Your instructions
Copy every line of the records below word for word. Leave out the pictures.

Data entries
____________
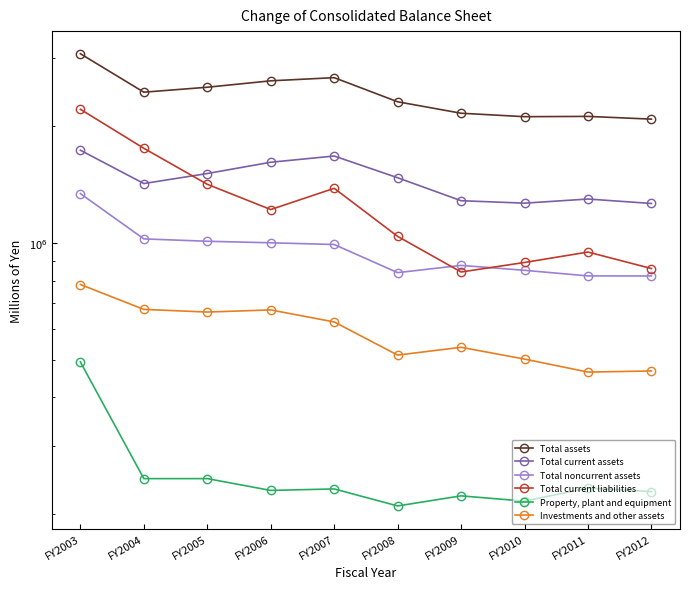

Count the number of data series in this chart.

6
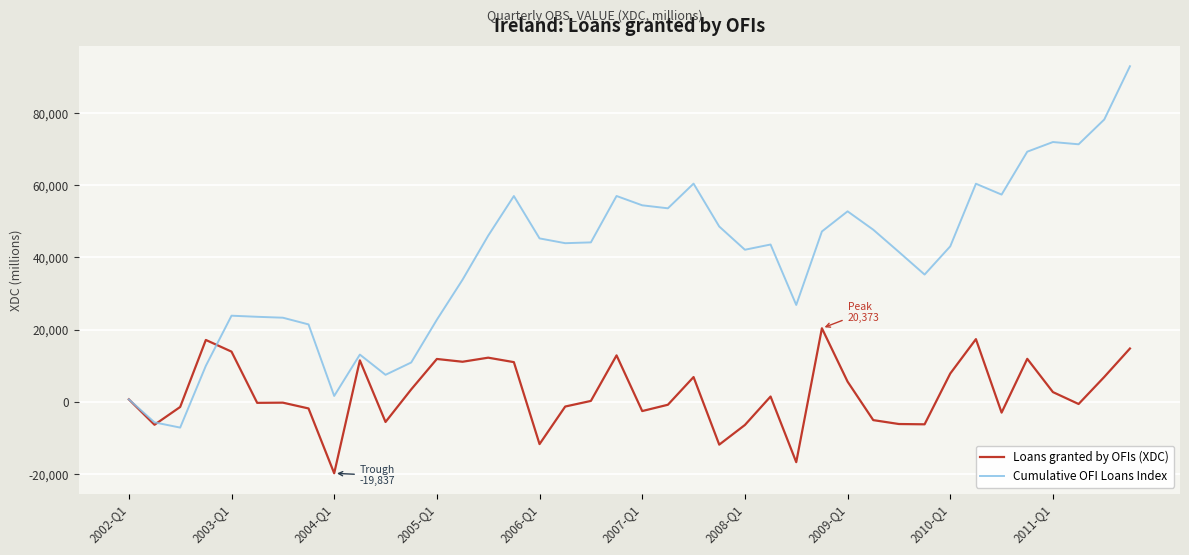

List the series in order of their peak value, highest first.

Cumulative OFI Loans Index, Loans granted by OFIs (XDC)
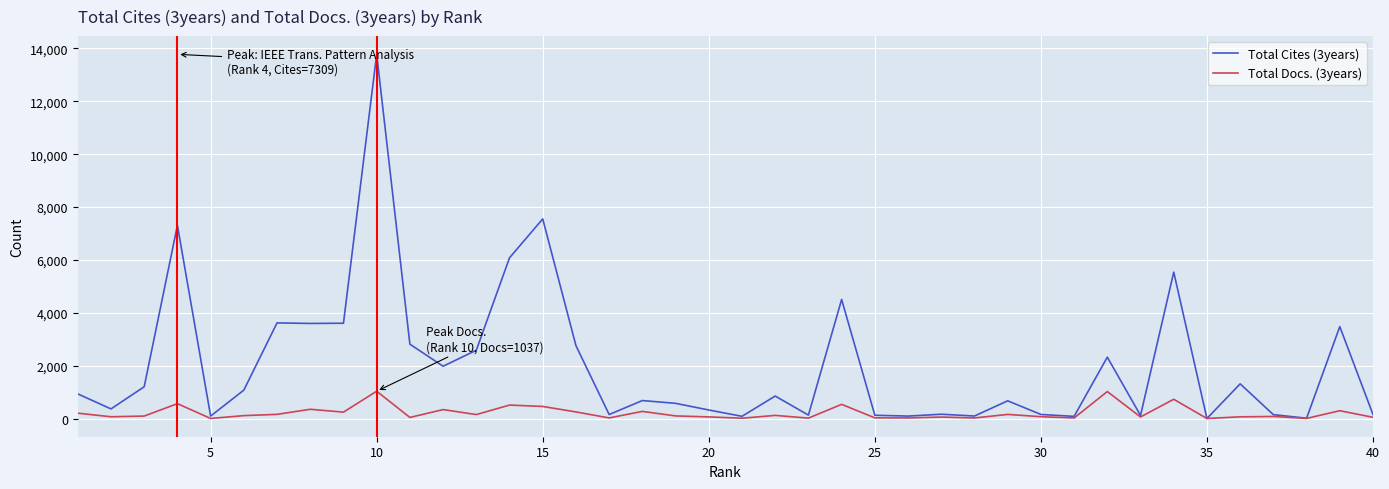

Rank the series by their average value, from lowest to highest.

Total Docs. (3years), Total Cites (3years)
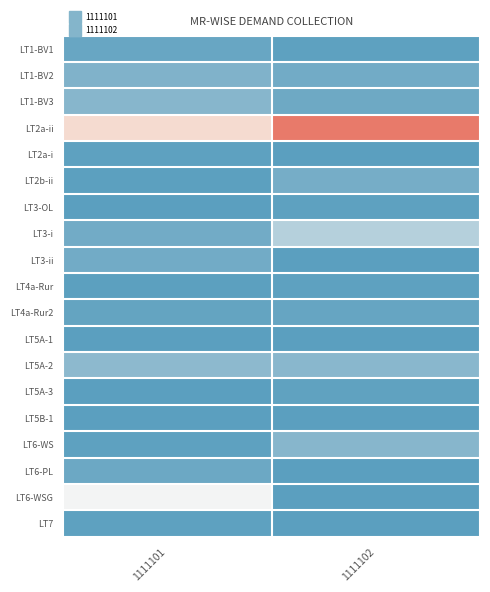

What is the difference between the highest and lowest values at 1111102?

1104608.3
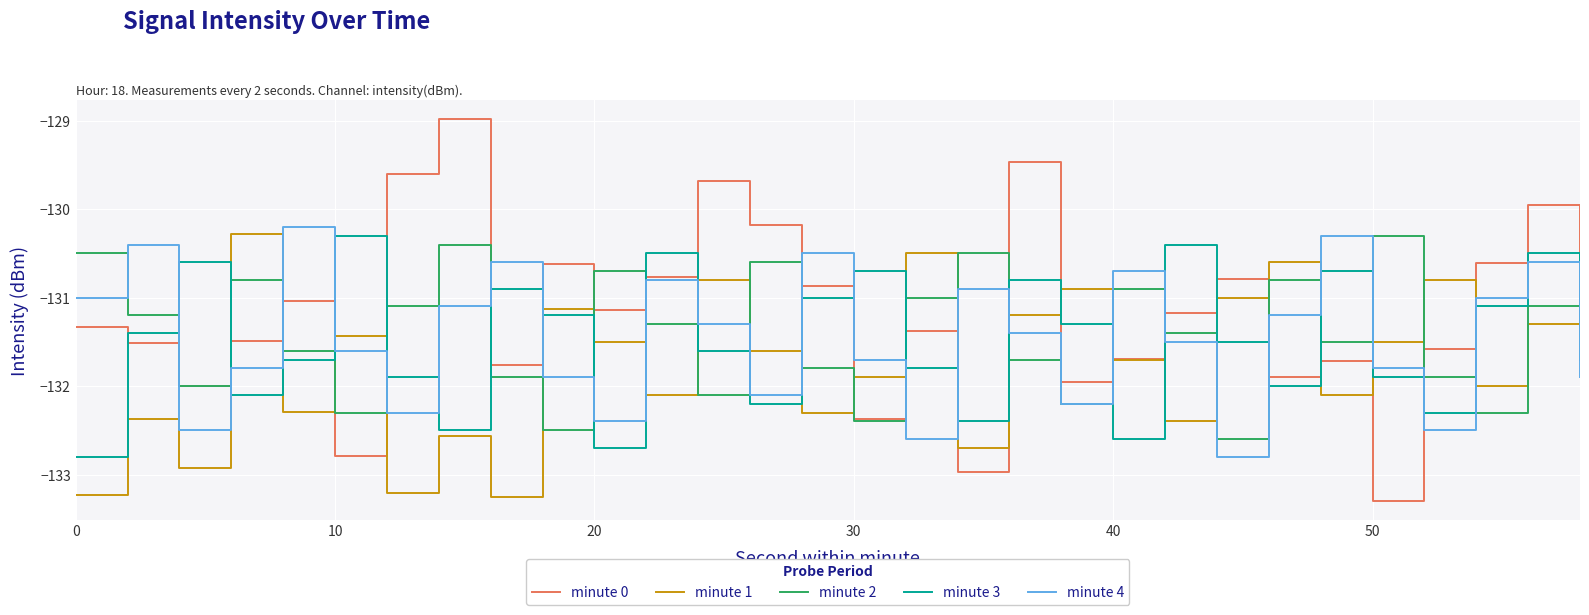

True or false: minute 3 and minute 1 cross at least once.

True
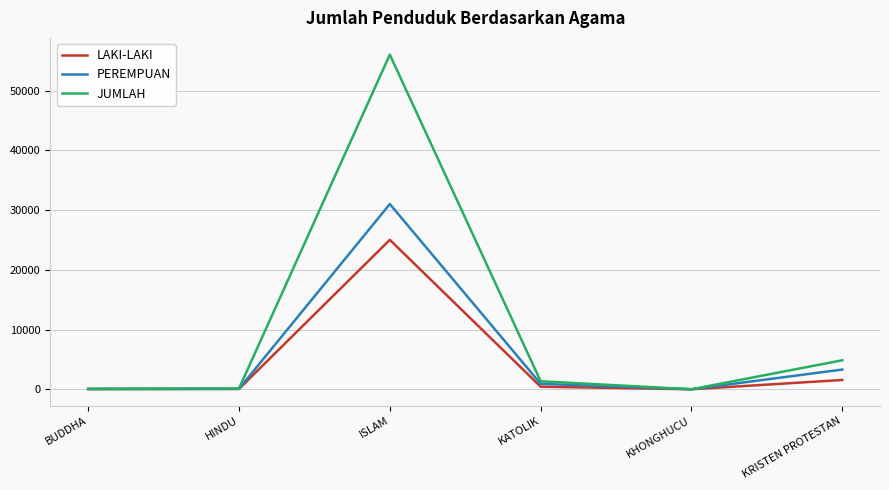

Is this an area chart (filled region under the line)?

No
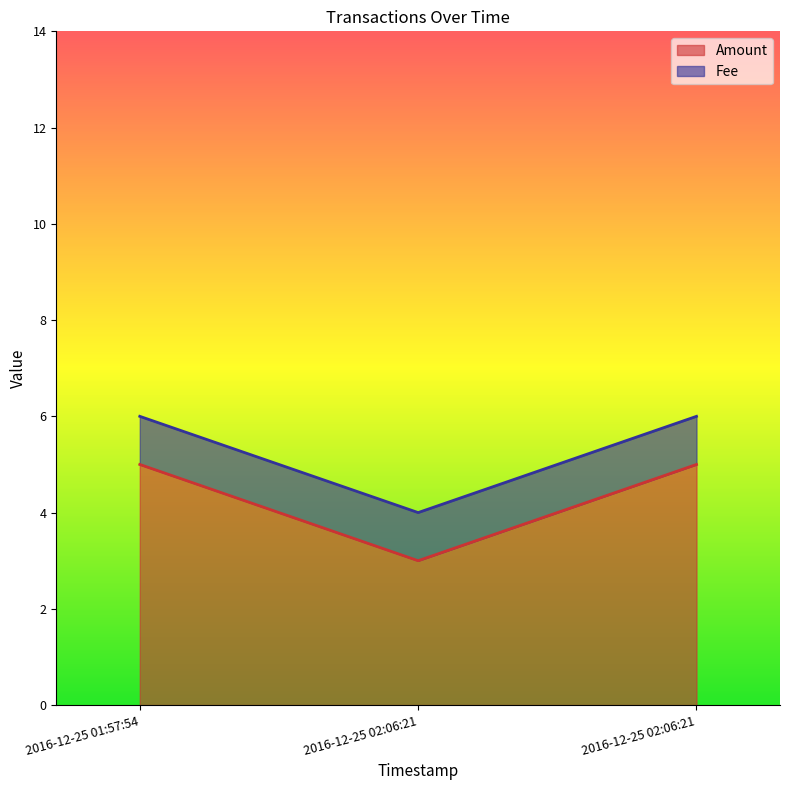

Does the chart display data point markers on the line(s)?

No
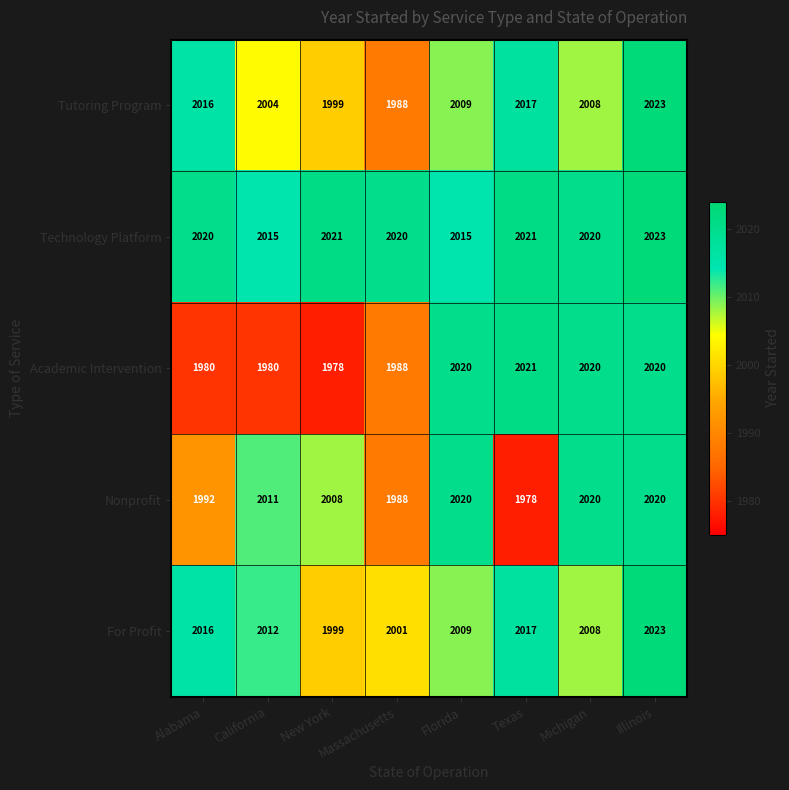

Read the Technology Platform value at Alabama.

2020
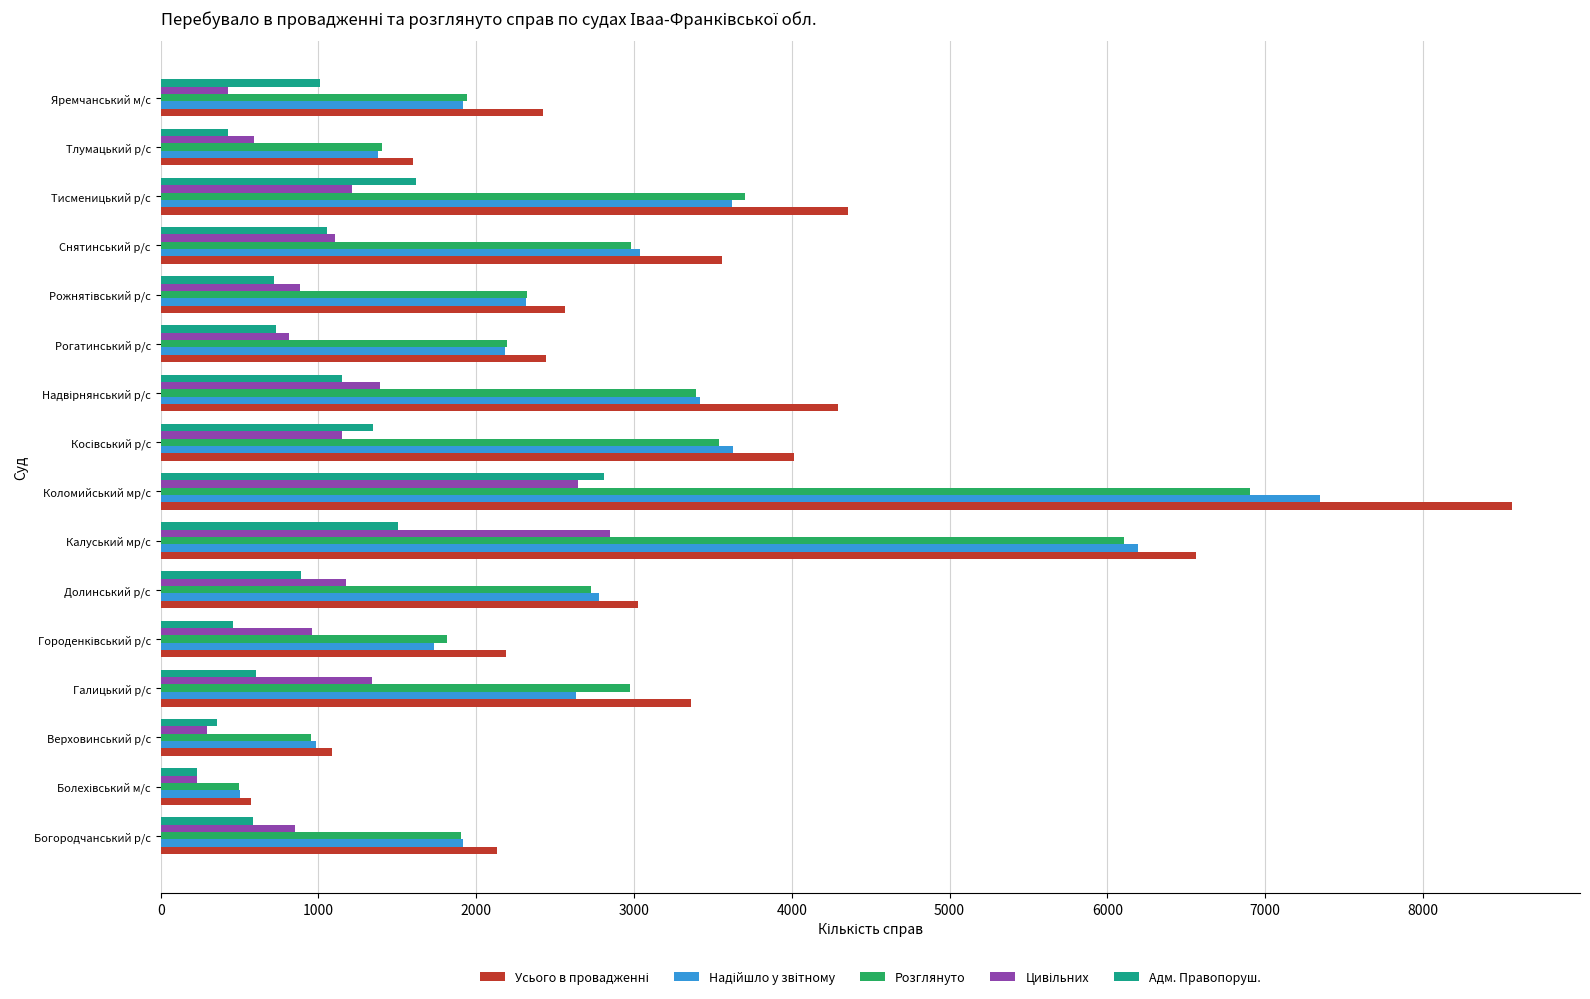

What is the greatest value displayed?

8567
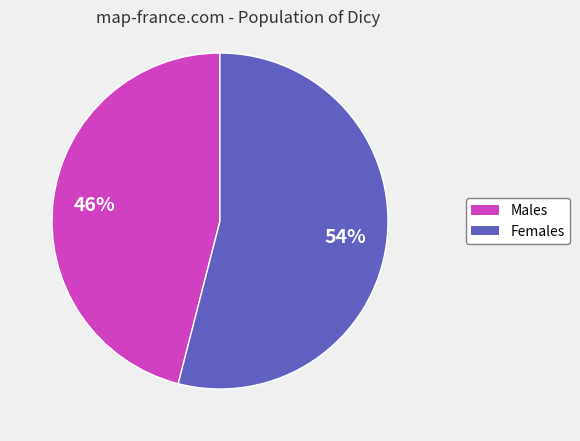

What is the ratio of the value at Females to the value at Males?

1.2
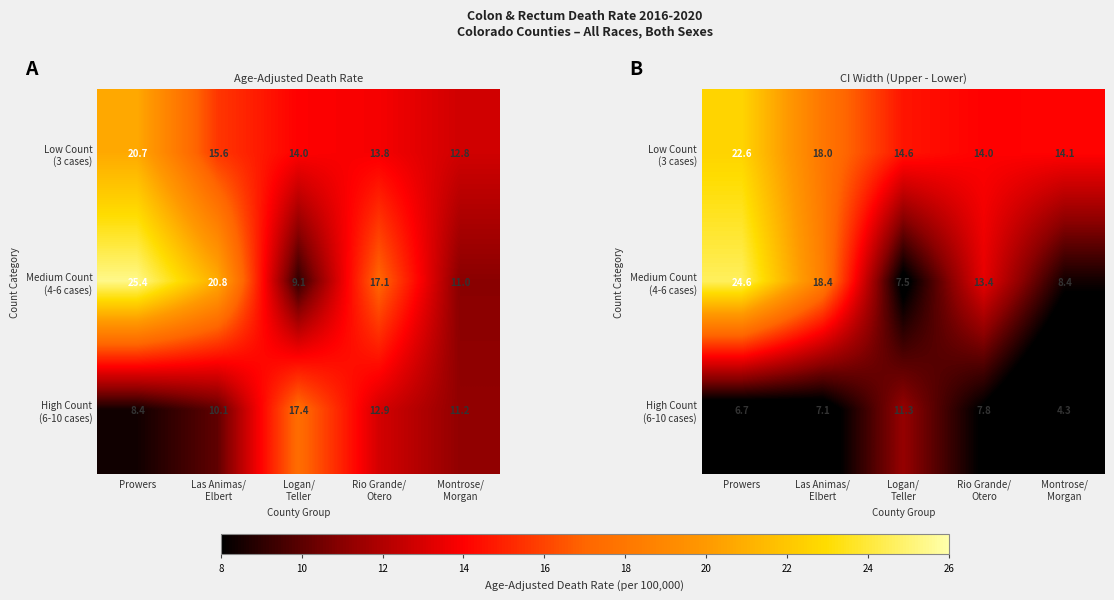

Where does the High Count (6-10 cases) series first go above 7?

Las Animas/ Elbert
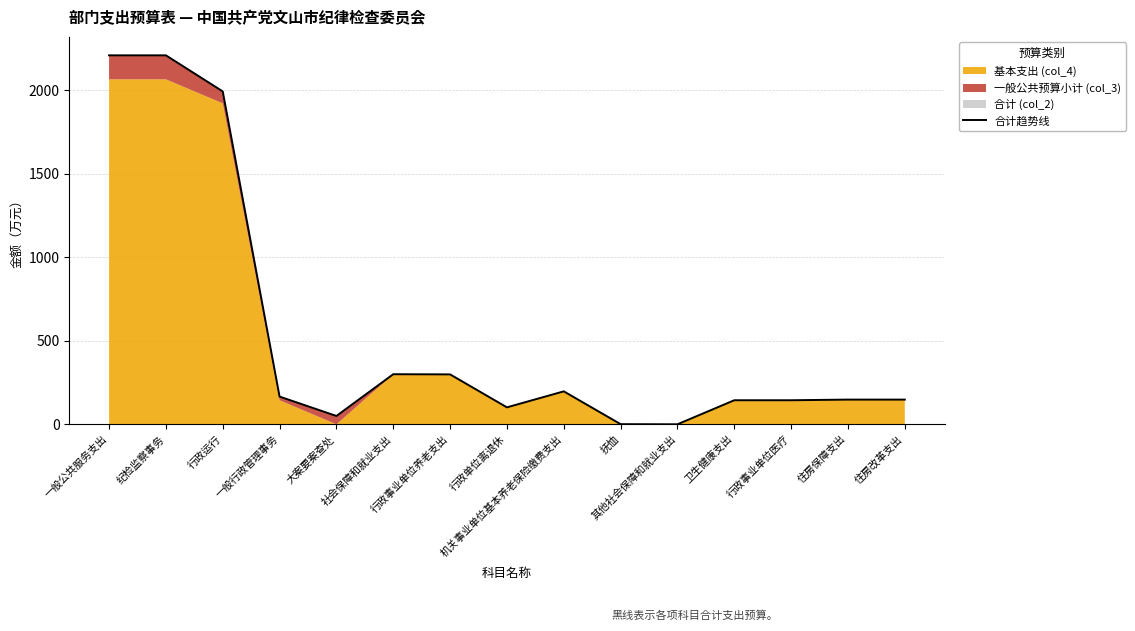

At which category does the chart reach its peak across all series?

一般公共服务支出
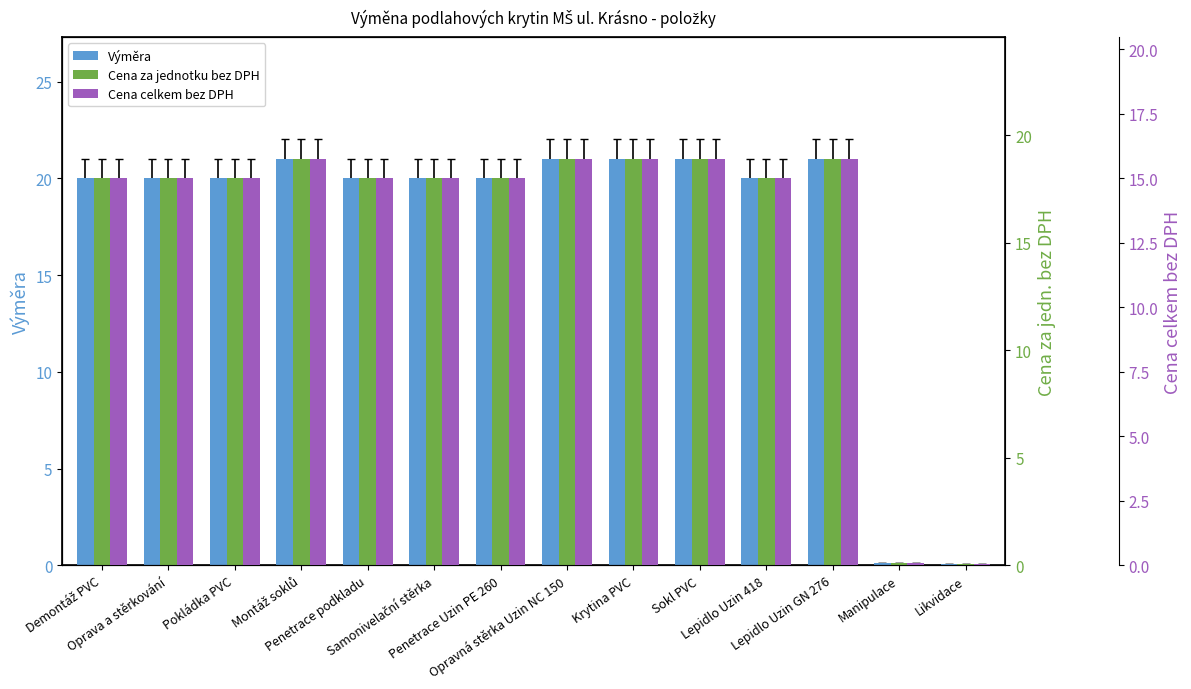

How many groups of bars are there?

14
____________
Output of the exercise
Count the number of data series in this chart.

6

List the series in order of their peak value, highest first.

Cumulative OFI Loans Index, Loans granted by OFIs (XDC)

Rank the series by their average value, from lowest to highest.

Total Docs. (3years), Total Cites (3years)

What is the difference between the highest and lowest values at 1111102?

1104608.3

True or false: minute 3 and minute 1 cross at least once.

True

Is this an area chart (filled region under the line)?

No

Does the chart display data point markers on the line(s)?

No

Read the Technology Platform value at Alabama.

2020

What is the greatest value displayed?

8567

What is the ratio of the value at Females to the value at Males?

1.2

Where does the High Count (6-10 cases) series first go above 7?

Las Animas/ Elbert

At which category does the chart reach its peak across all series?

一般公共服务支出

How many groups of bars are there?

14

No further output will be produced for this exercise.